In the last year, there has not been a single instance when I have skipped checking Groupon Inc (NASDAQ:GRPN)’s website before taking out someone for dinner or buying myself a new wrist watch. However, it’s not just the reasonable prices that have kept me hooked on the site, but also a plethora of great products and services it has to offer. A very young company on Wall Street, Groupon Inc (NASDAQ:GRPN) got itself listed at a valuation of approximately $13 billion in 2011. Over the past couple of years, however, it has shed over fifty percent of the initial valuation due to concerns about its growth prospects.
Revenue is declining faster than expected
Groupon Inc (NASDAQ:GRPN)’s quarterly revenue growth has been on a rapid decline, with the most recent quarter reporting a 7.5% growth in revenue on a year-over-year basis.
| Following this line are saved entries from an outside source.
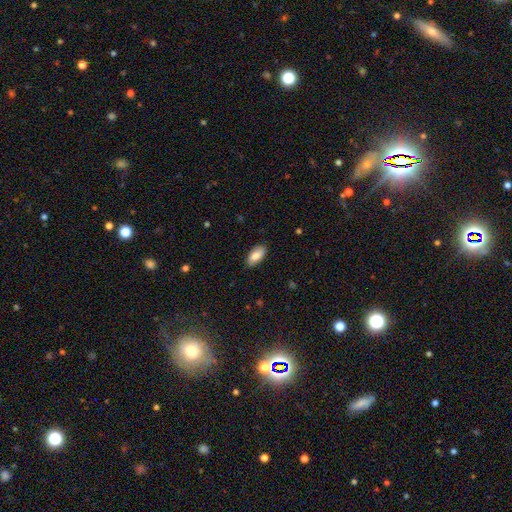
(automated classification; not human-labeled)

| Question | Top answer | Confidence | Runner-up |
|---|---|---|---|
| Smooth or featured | smooth | 82% | featured or disk (12%) |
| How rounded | in between | 92% | cigar-shaped (6%) |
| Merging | none | 86% | minor disturbance (11%) |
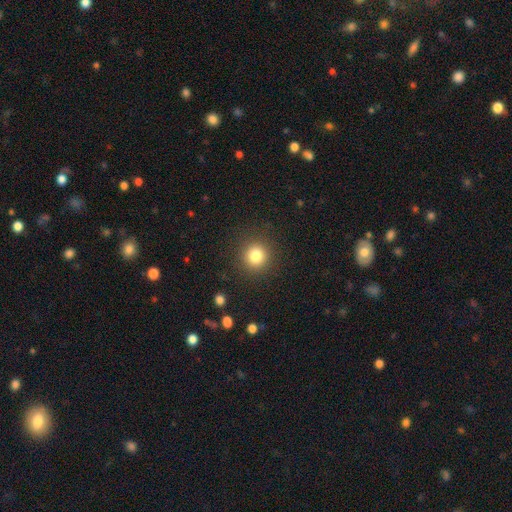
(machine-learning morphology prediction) Overall: smooth (81%). How rounded: round (93%). Merging: none (90%).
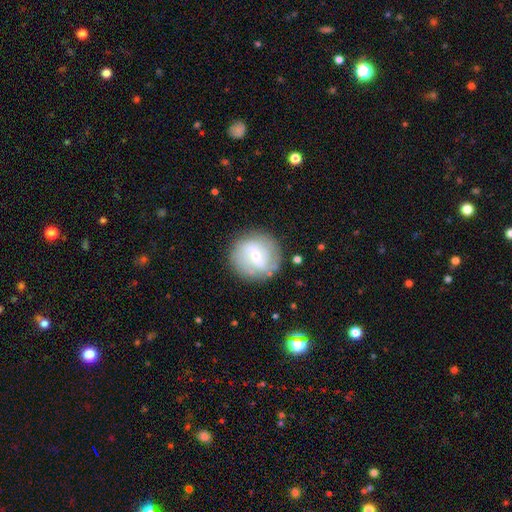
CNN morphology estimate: This appears to be a featured or disk galaxy (61%) with a weak bar (45%), spiral arms (79%) and a small central bulge (64%). Merging: none (82%).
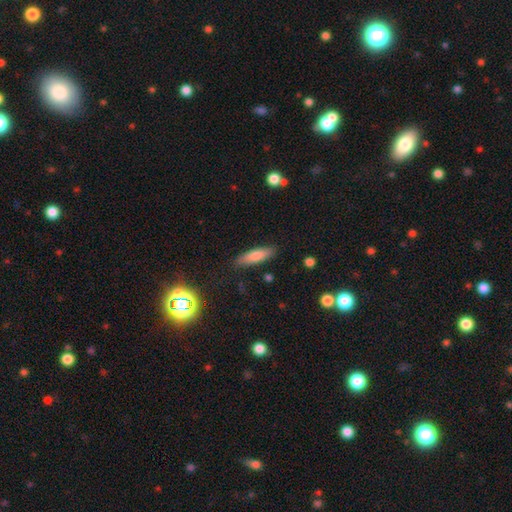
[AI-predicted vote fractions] Smooth or featured: smooth — 73% (featured or disk — 18%)
How rounded: cigar-shaped — 63% (in between — 35%)
Merging: none — 85% (minor disturbance — 10%)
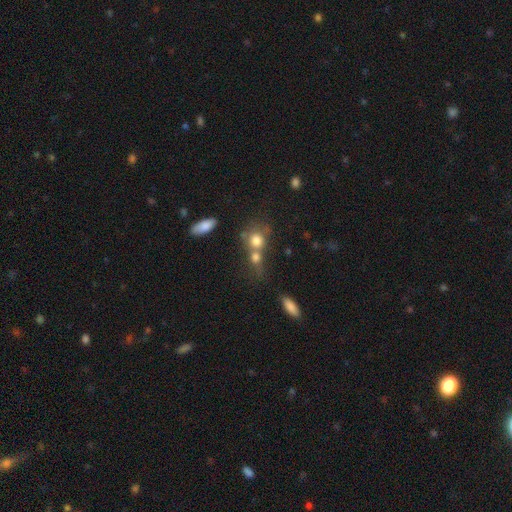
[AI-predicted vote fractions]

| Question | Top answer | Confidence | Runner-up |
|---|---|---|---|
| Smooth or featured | smooth | 63% | star or artifact (19%) |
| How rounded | round | 64% | in between (32%) |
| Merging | merger | 53% | none (31%) |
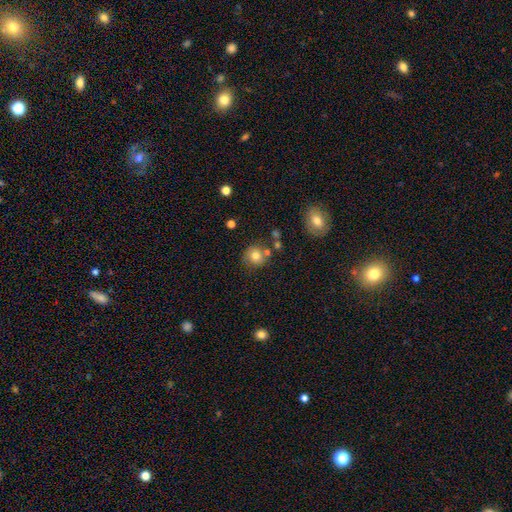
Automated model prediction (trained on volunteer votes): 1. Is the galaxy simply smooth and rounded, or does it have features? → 74% smooth, 14% featured or disk, 12% star or artifact.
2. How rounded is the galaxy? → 87% round, 12% in between, 1% cigar-shaped.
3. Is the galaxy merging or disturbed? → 68% none, 16% minor disturbance, 10% merger, 6% major disturbance.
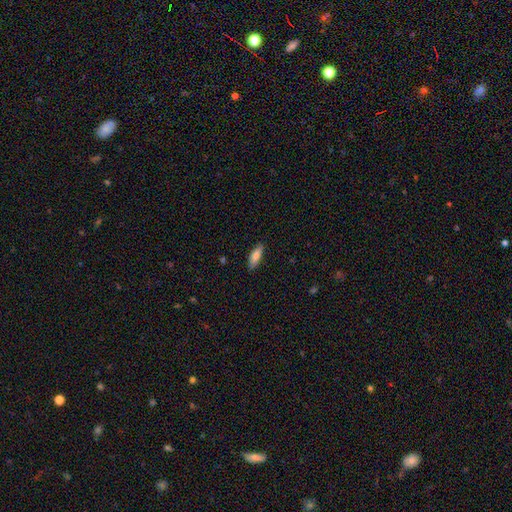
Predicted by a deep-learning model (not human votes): smooth_or_featured: smooth (p=0.76) [alt: featured or disk p=0.18]
how_rounded: in between (p=0.61) [alt: cigar-shaped p=0.37]
merging: none (p=0.87) [alt: minor disturbance p=0.10]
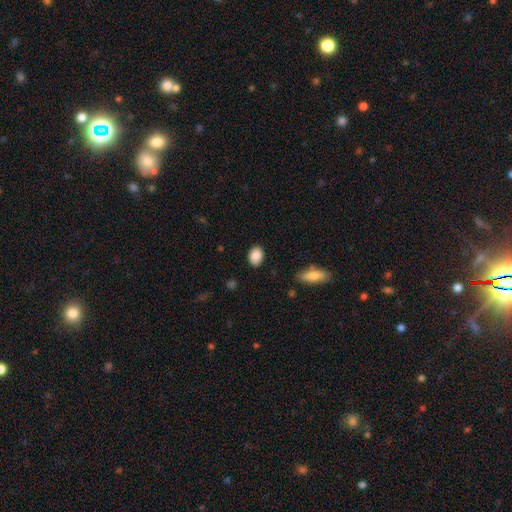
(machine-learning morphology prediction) Smooth or featured? Predicted: smooth (p=0.88). How rounded? Predicted: in between (p=0.69). Merging? Predicted: none (p=0.86).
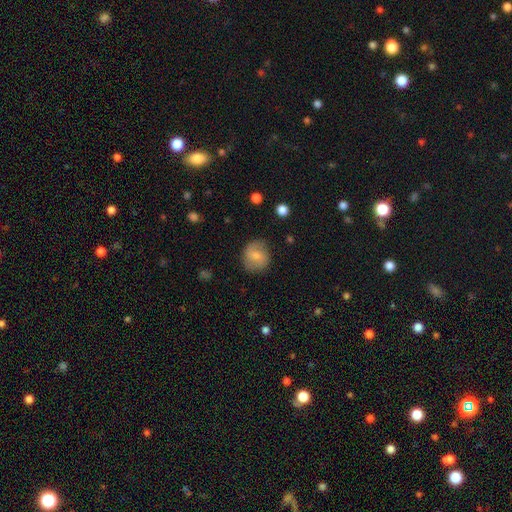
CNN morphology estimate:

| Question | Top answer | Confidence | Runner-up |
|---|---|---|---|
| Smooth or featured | smooth | 55% | featured or disk (38%) |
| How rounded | round | 85% | in between (14%) |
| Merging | none | 81% | minor disturbance (14%) |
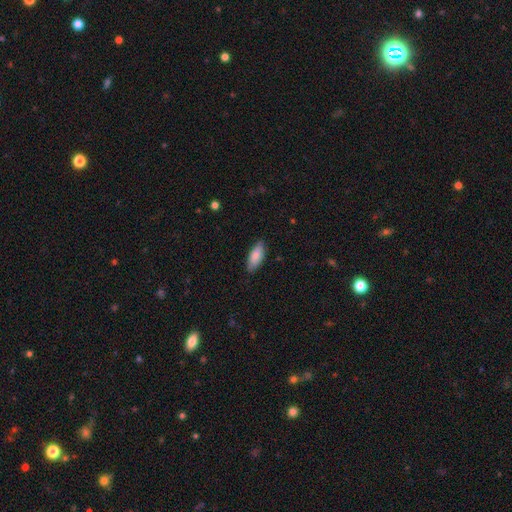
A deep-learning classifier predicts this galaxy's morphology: This is clearly a smooth galaxy (86%). How rounded: likely in between (76%). Merging: clearly none (84%).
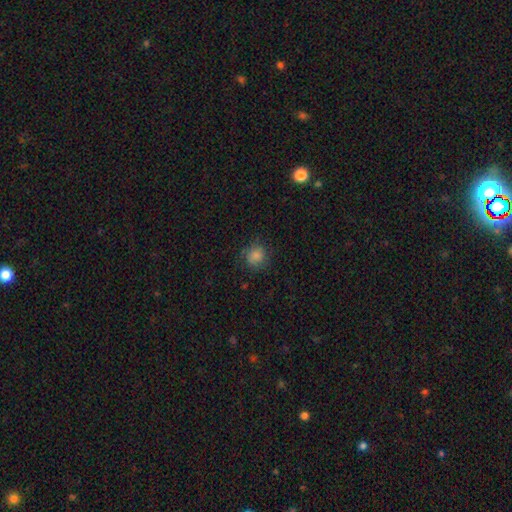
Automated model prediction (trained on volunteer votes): Smooth or featured? Predicted: smooth (p=0.81). How rounded? Predicted: round (p=0.87). Merging? Predicted: none (p=0.78).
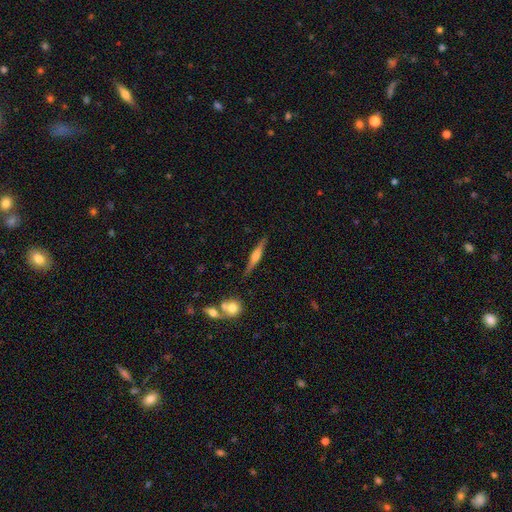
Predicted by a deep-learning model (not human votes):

One of the reasons for declining revenue can be fierce competition, but in Groupon Inc (NASDAQ:GRPN)’s case there is no visible competition from a global player.
Please mark the use of the word “global” because it faces good competition from local players in major countries. Let us take India, for example, where it acquired SoSasta.com in 2011 and re-branded it as Groupon Inc (NASDAQ:GRPN) India. While India does not enjoy the presence of huge global companies apart from Groupon Inc (NASDAQ:GRPN), there are local websites like Snapdeal and Timesdeal that directly compete with the company.
International business is not picking up
Groupon’s international business has witnessed a bumpy ride in the last two years, as the management has desperately tried to bring it up to a level like in North America. In the fourth quarter of 2012, revenue from international operations declined by 15%, partially offsetting the gains achieved in the North American region.
It was disappointing to see such a considerable decline because the fourth quarter is the busiest quarter for sellers across major markets owing to the holiday season. Groupon’s top brass defended the poor performance by highlighting the lack of an adequate business structure in terms of network and third-party logistics as is present in the U.S.
Not the best business model
The company’s share price dropped to an all-time low of $2.60 in November, 2012 as investors were not happy with the falling sales and poor returns. As many business gurus have pointed out, a big reason behind Groupon’s steep downfall is its unsustainable business model. Groupon’s business model strives on two indispensable pillars: customers and merchants. In such a case, the only way to achieve success is in creating phenomenal value for these stakeholders. As a customer myself, I believe Groupon is the first choice for people worldwide for buying robust products at reasonable prices. However, the merchant leg of its business is the major cause of worry.